帰国後も、第二の故郷に思いを馳せて~青年海外協力隊として過ごしたフィリピンのために~

2020年10月27日

青年海外協力隊派遣当時、フィリピン人教員たちとペットボトルロケットの実験(写真左)

フィリピンで青年海外協力隊として小学校教育に関わった松永広太さん。2019年のクリスマスイブに巨大台風に襲われた第二の故郷のために、勤務先の札幌市立北小学校などで服や文房具を集めて寄付を行いました。松永さんの取組みを学校関係者や企業を始め多くの方が応援してくれました。コロナ禍にも阻まれましたが、ようやくすべての物品が現地の子どもたちに届いたそうです。活動の様子を寄稿して頂きました。

任国フィリピンと現地の小学校の様子

日本から飛行機で約5時間、美しい海や自然に囲まれた国、フィリピン。日本に近い東南アジアの島国が、青年海外協力隊員であった私の任国でした。2010年から2012年までの約2年間、小学校教諭の隊員として、フィリピンのイロイロ州教育事務所で、現地の先生たちへの研修などをサポートしていました。
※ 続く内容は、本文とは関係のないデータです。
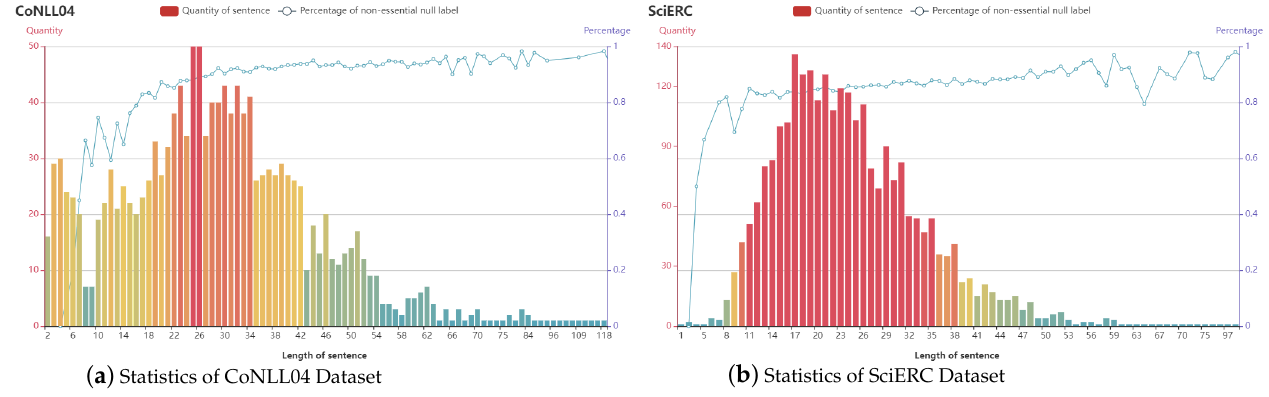
Figure 2. In the datasets CoNLL04 and SciERC, the percentage of non-essential null labels is positively correlated with the sentence length, and the percentage of non-essential null labels is above 80% for most of the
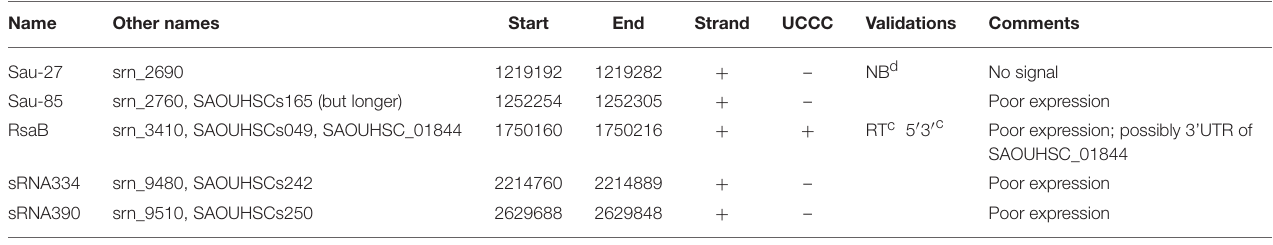
TABLE 2 | Bona fide sRNAs in HG003 with poor expression in the tested conditions of RNA-seq (this study) and tiling arrays (Mäder et al., 2016) datasets.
州内には約千の小学校がありました。同じ小学校でも違いが大きく、町の中心校であるセントラルスクール(Central School)には、理科室や図書室もあったり、テレビやコンピューター室があったりしました。一方で、郊外の小さな学校プライマリースクール(Primary School)では、電気がない教室があったり、教材も揃っていなかったりします。フィリピンでは、プライマリースクールは、1年生から3・4年生など、小学校課程の途中までしかクラスがない学校を指します。プライマリースクールを修了した子供たちは、最も近いエレメンタリースクール(Elementary School:1年生から6年生までのクラスがある学校)に通いますが、バスや船を使って通わないといけない子もいます。郊外にあるプライマリースクールには、経済的に厳しい家庭も多く、家庭の事情で通学できず小学2年生だけど14歳という児童もいました。

クリスマスイブに台風が

国民の多くがキリスト教徒のフィリピン人にとって、クリスマスは一年で最も楽しみにしている特別なイベント。フィリピンの人たちは、”ber”の付く月(Septem“ber”の9月です)になったら準備を始めるというくらいクリスマスを楽しみにしています。そんなクリスマスのイヴに大きな台風アースラ(Ursula)がイロイロ州北部の町を襲いました。台風直撃から4日後の2019年12月28日、隊員時代に一緒に働いていたマリベスさんからメールが届きました。倒壊した家々の写真とともに、被災した子供達へ服や文具を送ってもらえないかというお願いのメールでした。お世話になったフィリピンの力になりたいと承諾し、私の勤務先である札幌市立北小学校で服や文具を集める寄付の活動を計画しました。

協力してもらうばかりの協力隊

北小学校で子どもたちが寄付を募りました

活動を行うにあたって、「職場の理解」と「送料の支援」の2つを得ることが必要と感じていました。「職場の理解」について、現在の勤務先の校長にお願いしたところ、すぐに「良い活動なのだからやろう」と言っていただきました。「他の学校でやってないから」など、やれない理由を伝えられることも考えていたので、大変嬉しかったことを覚えています。また校内の児童代表委員会の先生たちには、児童と寄付を集める活動を行いたいと相談したところ、寄付を集めるグループを作り、すぐに活動して下さいました。年度末でお別れの会の準備などで忙しいにも関わらず、先生たちが協力してくださったおかげで、子供たちも参画できる活動になりました。さらに、北海道の小中学校にエコチルという情報誌を無料配布している株式会社アドバコムさんがフィリピンの子どもたちに文房具を届ける「エンピツプロジェクト」を行っていたと聞き、協力のお願いをしたところ引き受けてくださいました。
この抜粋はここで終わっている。